In my last post, I was thinking about arguments for why sets of cardinality less than that of the continuum should be taken to have measure zero. Here's the sort of argument I was thinking about:
- The members of a family F of subsets of Rn should be counted as absolutely having measure zero when: (a) no invariant extension of Lebesgue measure assigns a non-zero measure to any of them and (b) every invariant extension of Lebesgue measure has a further invariant extension that assigns zero measure to every member of F.
But (1) is actually false.
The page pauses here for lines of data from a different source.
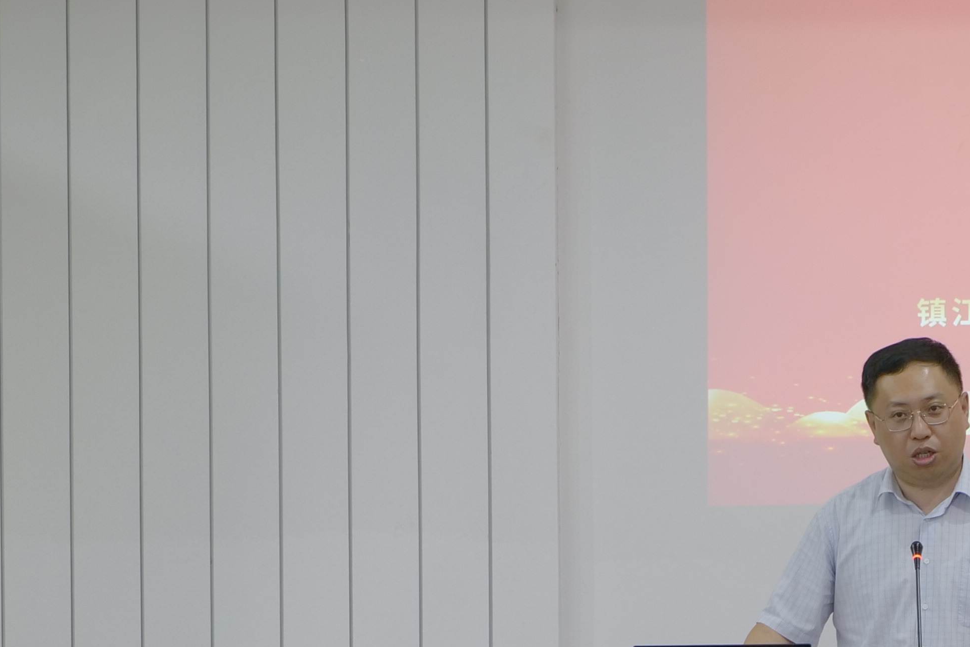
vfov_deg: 6.3
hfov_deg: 9.3
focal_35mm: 217
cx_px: 1258
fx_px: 5846
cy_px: 544
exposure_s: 1/125
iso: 1250
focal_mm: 70
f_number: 2.8
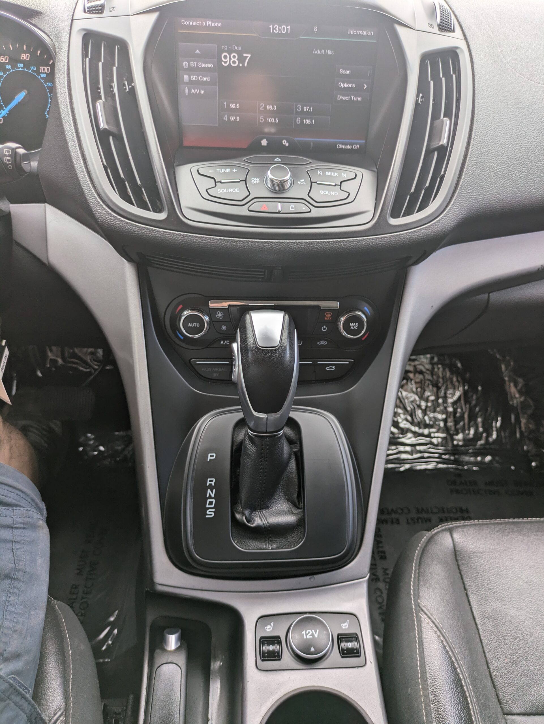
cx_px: 272
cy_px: 362
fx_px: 523
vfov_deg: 69.4
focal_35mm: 25
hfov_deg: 54.9
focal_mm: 5.43
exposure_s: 1/203
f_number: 1.89
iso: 42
Kharazishvili has introduced the notion of "absolutely negligible sets", which in the Lebesgue case are the sets whose singletons satisfy (a) and (b) (or a stronger condition involving quasi-invariant extensions), and has proved, inter alia, that Rn is a countable union of negligible subsets (see this paper and references therein; the same point applies to the circle R/N and any other solvable uncountable group.) Consequently, we should not accept (1).
There is a philosophical lesson here: Even where there is an apparently very reasonable way to make a nonmeasurable measurable, we can't simultaneously make measurable all the sets that there is a reaonable way of making measurable. And all this stuff on extensions of Lebesgue measure leads to a question that I have not seen addressed in the philosophy literature: Which invariant extension of Borel measure should we take to model cases of things like dart throws and to use as the basis for our physics?
Nonetheless, I think (1) is evidence that the members of F are reasonably to be taken as having measure zero, so something of my previous argument survives.